The whole code could look like
dst[0] = src[0] >> 9;
dst[1] = (src[0] >> 1) & 0xff;
for(i = 1; i < 8; i++)
{
dst[2*i] = src[i] >> (9+i) | (src[i-1] & BITS(i)) << (8-i);
dst[2*i + 1] = (src[i] >> (i+1)) & 0xff;
}
dst[16] = src[7] & 0xff;
Likely analysing better the loops, optimizations can be done so that we don't need to treat in a special manner the cases on the boundaries. The BITS macro create a mask of N bits set to 1 (least significant bits). Something like (to be checked for a better way, if any)
#define BITS(I) (~((~0)<<(I)))
ADD
Here I supposed src is e.g. int32_t and dst int8_t or alike.
This is in C, so you can use vector instead.
#define srcLength 8
#define destLength 17
int src[srcLength] = { 25409, 23885, 24721, 23159, 25409, 23885, 24721, 23159 };
unsigned char dest[destLength] = { 0 };
int srcElement = 0;
int bits = 0;
int i = 0;
int j = 0;
do {
while( bits >= srcLength ) {
dest[i++] = srcElement >> (bits - srcLength);
srcElement = srcElement & ((1 << bits) - 1);
bits -= srcLength;
}
if( j < srcLength ) {
srcElement <<= destLength;
bits += destLength;
srcElement |= src[j++];
}
} while (bits > 0);
Disclaimer: if you literally have seventeen integers (and not 100000 groups by 17), you should forget these optimizations as long as your program doesn't run veeery slowly.
I'd probably go about it this way. I don't want to deal with weird types when I'm doing my processing. Maybe I need to store them in some funky formatting due to legacy problems though. The values that are hard-coded should probably be based off of the 17 value, just didn't bother.
struct int_block {
static const uint32 w = 17;
static const uint32 m = 131071;
int_block() : data(151, 0) {} // w * 8 + (sizeof(uint32) - w)
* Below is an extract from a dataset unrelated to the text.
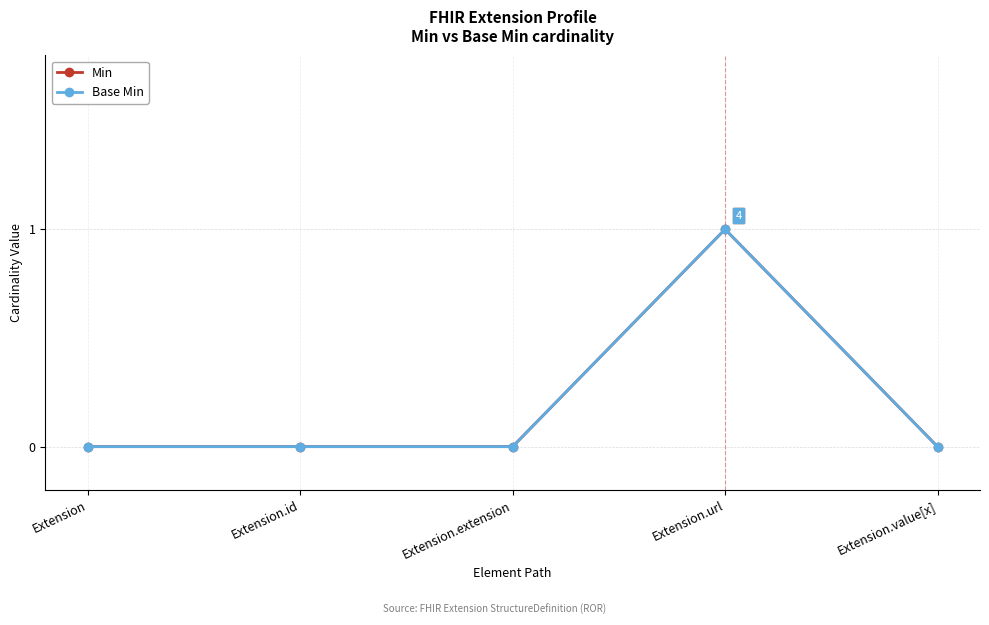

What is the maximum value shown in the chart?

1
uint32 get(size_t i) const {
uint32 retval = *reinterpret_cast<const uint32 *>( &data[i*w] );
retval &= m;
return retval;
}
void set(size_t i, uint32 val) {
uint32 prev = *reinterpret_cast<const uint32 *>( &data[i*w] );
prev &= ~m;
val |= prev;
*reinterpret_cast<uint32 *>( &data[i*w] ) = val;
}
std::vector<char> data;
};
TEST(int_block_test) {
int_block ib;
for (uint32 i = 0; i < 8; i++)
ib.set(i, i+25);
for (uint32 i = 0; i < 8; i++)
CHECK_EQUAL(i+25, ib.get(i));
}
You'd be able to break this by giving it bad values, but I'll leave that as an exercise for the reader. :))
Quite honestly, I think you'd be happier off representing them as 32-bit integers and just writing conversion functions. But I suspect you don't have control over that.